Review: Microsoft Office Online vs. Apple iWork for iCloud vs. Google Drive

11.06.2014

In the spreadsheet realm, we're seeing an intense race to determine which features people want most and to get those features pushed out the door. Overall, I tend to favor Google Sheets, not because it has a broader set of features than Excel Online (it doesn't), but because one feature -- programmability -- can trump them all. Your results may well vary. If you rely on Excel formulas and features such as pivot tables, you'll undoubtedly side with Excel.

For presentations, Keynote for iCloud easily outpaces the competition, with Google Slides pulling up a solid second. PowerPoint is undoubtedly the weakest of all the online apps. It seems that the designers of PowerPoint Online looked at Keynote for iCloud and said, "OK, we give up."

All nine apps are changing, very quickly. In recent weeks, Apple announced that Pages could now export in ePub format, Numbers could export to CSV, and Keynote has added a setting to show or hide slide numbers. All iWork for iCloud apps now support up to 100 people collaborating in a document at the same time. There are 200 new fonts, more color options, and new interactive charts.

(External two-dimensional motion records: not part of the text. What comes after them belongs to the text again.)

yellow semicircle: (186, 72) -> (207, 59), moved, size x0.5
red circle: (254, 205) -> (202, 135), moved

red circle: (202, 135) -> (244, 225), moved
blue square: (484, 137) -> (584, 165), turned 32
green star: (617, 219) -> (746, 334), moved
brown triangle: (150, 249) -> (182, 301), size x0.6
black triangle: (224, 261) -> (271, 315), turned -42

Also in recent weeks, Google announced it had new antitheft account verification, and it had completed the rollout of direct image editing (anticipated in my Google Drive review). Microsoft doesn't have the hell-bent-for-leather update pace of the other two, but in April the official Office Blog talked about a bunch of improvements in Excel Online.

If a particular app doesn't have a feature you need, check back again in a week or two.